Song by Danny Elfman

from the album Tim Burton's Corpse Bride soundtrack
- Released: September 20, 2005
- Recorded: 2005
- Genre: Soundtrack, jazz
- Label: Warner Bros.
- Songwriter: Danny Elfman
- Producer: Danny Elfman

= Remains of the Day (song) =

"Remains of the Day" is one of the four main songs sung in the 2005 stop-motion animated film Corpse Bride. It was composed by Danny Elfman, along with all other music for the film. The film's soundtrack also replays the song's chorus in the track "End Credits", and features as a bonus track an instrumental version subtitled "Combo Lounge Version".

==Lyrics==
The song is the second one in the movie, and vital to the plot. The character Bonejangles (voiced by Danny Elfman) introduces the song with the following lyrics: "What a story it is; a tragic tale of romance, passion and a murder most foul." Then, Bonejangles and other skeletons and corpses from the Land of the Dead sing the song with a fast and jazzy melody, and the lyrics explain how Emily, the film's titular character, died.

In the song's storyline, Emily was a beautiful, wealthy, and talented young woman who had many suitors, one of which was a "mysterious stranger," who is later revealed in the film's climax as a murderous con-artist named Lord Barkis Bittern.
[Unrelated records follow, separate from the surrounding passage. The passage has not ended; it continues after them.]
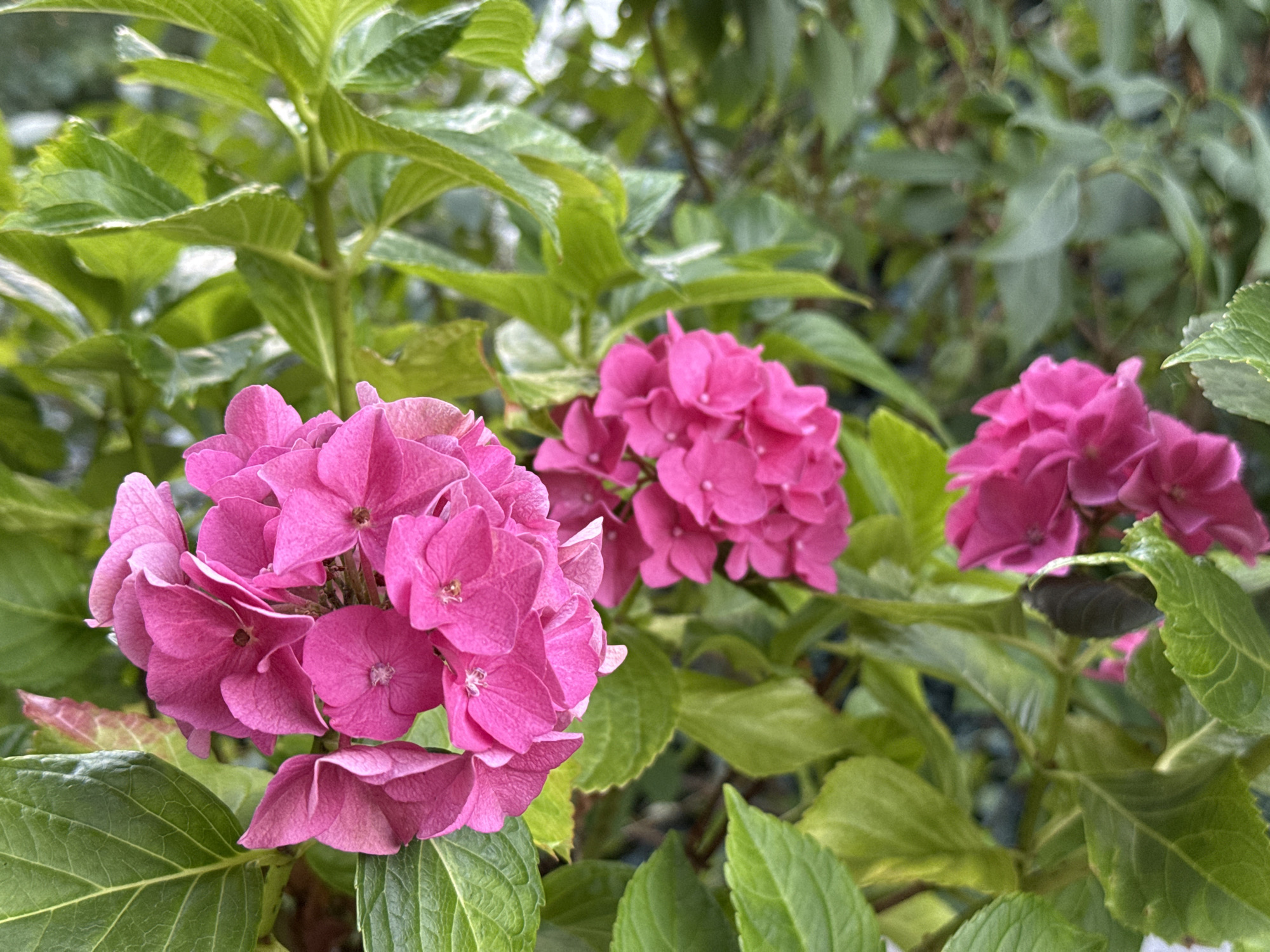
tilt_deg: -10.0
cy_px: 476
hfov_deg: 39.7
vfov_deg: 30.3
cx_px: 635
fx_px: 1761
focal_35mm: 48
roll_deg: +2.2
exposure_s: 1/75
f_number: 1.78
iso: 100
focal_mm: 6.76
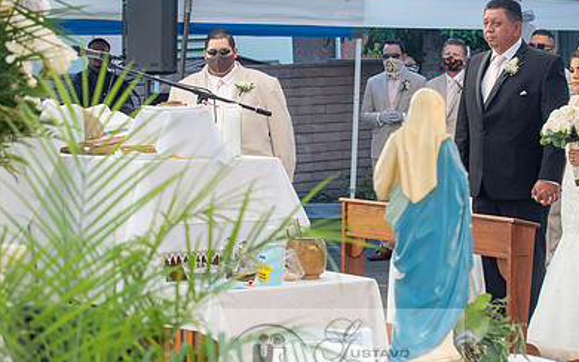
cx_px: 341
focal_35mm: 106
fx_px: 1673
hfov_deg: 19.6
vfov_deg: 12.4
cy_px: 204
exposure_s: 1/250
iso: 640
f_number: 6.3
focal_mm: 70
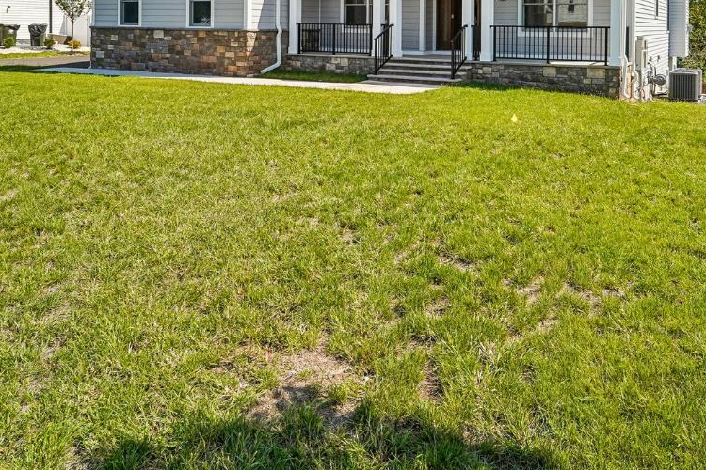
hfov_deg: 63.6
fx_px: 549
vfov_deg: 41.4
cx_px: 478
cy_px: 17
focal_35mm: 28
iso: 400
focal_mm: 14
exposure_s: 1/800
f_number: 8
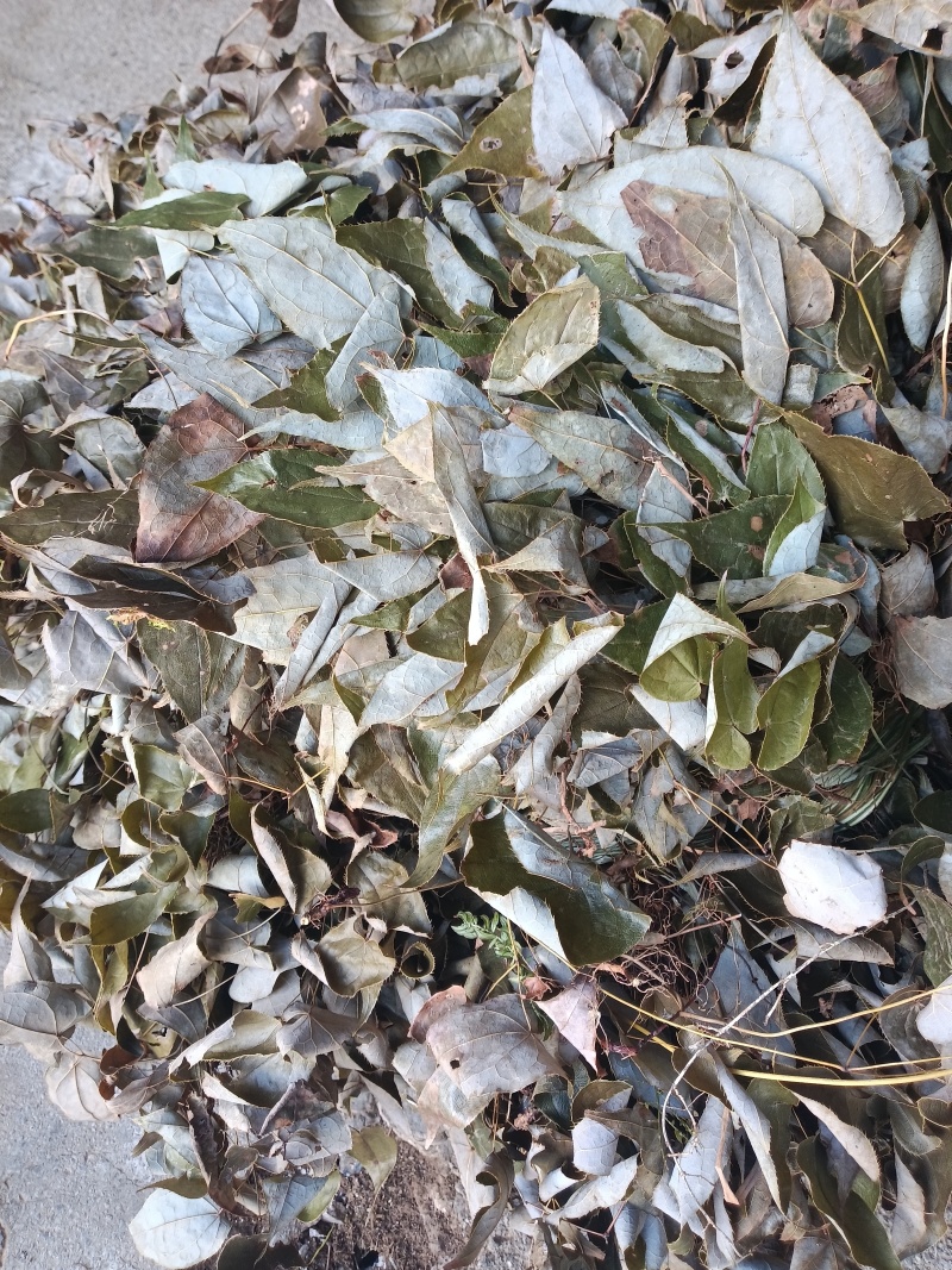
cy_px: 635
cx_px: 476
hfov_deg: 51.3
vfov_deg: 65.3
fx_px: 990
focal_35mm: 27
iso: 166
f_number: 1.8
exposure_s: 1/33.3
While Emily admired Barkis for his supposed good personality and physical appearance, her father forbade her to marry him because of his poverty. Barkis manipulated Emily into eloping with him; Emily donned her mother's wedding dress, took her "family jewels and a satchel of gold," and went to the churchyard in the middle of the night to meet him. However, he murdered her, stole her jewels and wealth, and hid her body beneath an oak tree. In death, Emily vowed to remain there until "her true love" comes to "set her free," which Victor inadvertently does while practicing his wedding vows to marry Victoria.

The song's chorus conveys the message of the inevitability of death, encouraging Victor and the listener to have a more congenial attitude towards mortality.
==Composition==
When composing a song for Bonejangles, who he compared to Sammy Davis Jr. in also being a singer with only one eye, Danny Elfman had in mind a "gruffer singer" that fitted the jazz tune, auditioning over 20 vocalists across New York and Los Angeles and recording with three before Tim Burton asked Elfman himself to perform.